Voyons maintenant en quoi le Toucher Thérapeutique peut être utile aux grands brûlés en abordant les applications thérapeutiques générales, étudiées scientifiquement :
 
  • Diminution de la douleur et de l’anxiété
  • Stimulation du système immunitaire
  • Disparition des maux de tête
  • Accélération de la cicatrisation des plaies et des fractures
  • Réduction des effets indésirables post opératoires et ceux de la chimiothérapie
L’objectif premier du Toucher Thérapeutique est de soulager la personne de son malaise et de renforcer ses capacités d’auto guérison afin qu’il recouvre plus rapidement une santé satisfaisante.
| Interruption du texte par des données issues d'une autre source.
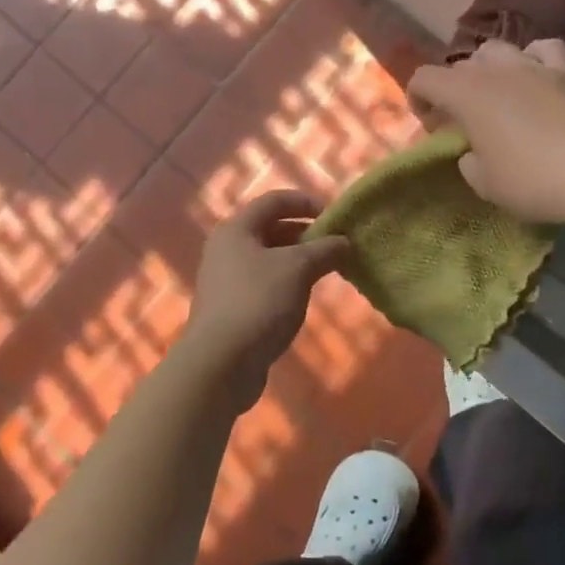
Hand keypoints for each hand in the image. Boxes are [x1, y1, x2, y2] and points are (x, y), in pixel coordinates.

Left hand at [180, 189, 347, 406]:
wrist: (220, 363)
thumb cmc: (259, 302)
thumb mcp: (298, 269)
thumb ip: (324, 249)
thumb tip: (344, 241)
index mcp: (236, 229)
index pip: (274, 200)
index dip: (305, 202)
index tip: (334, 215)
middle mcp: (226, 248)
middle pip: (271, 229)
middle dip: (305, 234)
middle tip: (336, 246)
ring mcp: (226, 280)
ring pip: (269, 259)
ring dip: (298, 261)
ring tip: (327, 271)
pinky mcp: (231, 308)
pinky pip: (264, 284)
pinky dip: (287, 283)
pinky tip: (304, 297)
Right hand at [407, 39, 564, 225]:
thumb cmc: (534, 179)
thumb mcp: (487, 185)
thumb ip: (469, 163)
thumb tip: (473, 152)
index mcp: (465, 93)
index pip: (423, 78)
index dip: (418, 97)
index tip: (430, 124)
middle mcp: (494, 69)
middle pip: (460, 65)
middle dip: (453, 89)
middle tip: (463, 119)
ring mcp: (533, 65)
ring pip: (497, 49)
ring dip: (488, 68)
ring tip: (496, 93)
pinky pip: (542, 49)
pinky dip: (533, 58)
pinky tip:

D’autres actions bénéfiques peuvent survenir relatives à chaque traitement.  Selon les praticiens, le transfert d’énergie et l’harmonisation du champ énergétique favorisent la santé physique et psychique.
 
Reprenons la situation du grand brûlé phase par phase et voyons ce que le Toucher Thérapeutique peut apporter à cette personne.
 
De la phase précoce où la personne peut ne pas être consciente, en passant par les phases intermédiaire et récupérative au cours desquelles les personnes se sentent démunies, voire stressées par leur situation, à la phase tardive qui la voit sortir du service hospitalier, des traitements en Toucher Thérapeutiques visant à apporter relaxation, diminution de la douleur, cicatrisation accélérée et réduction des effets post opératoires dans un premier temps semblent tout à fait recommandés.
 
La relaxation est le premier effet – pratiquement immédiat – induit par un traitement de Toucher Thérapeutique.  Elle conduit à une meilleure conscience de notre état, à des pensées plus claires, à un meilleur sommeil, donc à une meilleure capacité de récupération.
 
La diminution de la douleur, souvent induite dans un premier temps par la relaxation, peut permettre à la personne d’ouvrir sa conscience pour mieux se situer et par conséquent mieux accepter son état.  N’oublions pas que c’est la personne elle-même qui se guérit et que le traitement de Toucher Thérapeutique n’est qu’un soutien à cette auto guérison.
 
L’accélération de la cicatrisation et la réduction des effets post opératoires vont bien entendu permettre au grand brûlé de retrouver plus rapidement des sensations qui lui permettront de s’adapter à son environnement.
 
Rappelons enfin que le praticien, lors du traitement, n’est pas oblige de toucher la personne car le Toucher Thérapeutique est un « toucher » particulier qui se situe à quelques centimetres du corps, au niveau des zones énergétiques.
 
Le ministère de la défense américain a lancé une étude sur le recours au Toucher Thérapeutique chez les grands brûlés :
 
« La douleur peut provoquer des troubles du schéma corporel et de l’image du corps.  Certains patients peuvent ressentir de façon exacerbée la zone douloureuse et percevoir de façon moindre le reste de leur corps, ou au contraire évincer la zone douloureuse de la représentation corporelle.  Le Toucher Thérapeutique visera à faire ressentir à nouveau l’ensemble du corps. »
 
passeportsanté.net :
 
« Les résultats d’un autre essai aléatoire réalisé auprès de 99 grands brûlés hospitalisés ont montré que, comparativement à un groupe placebo, des séances de Toucher Théreapeutique étaient efficaces pour réduire la douleur.»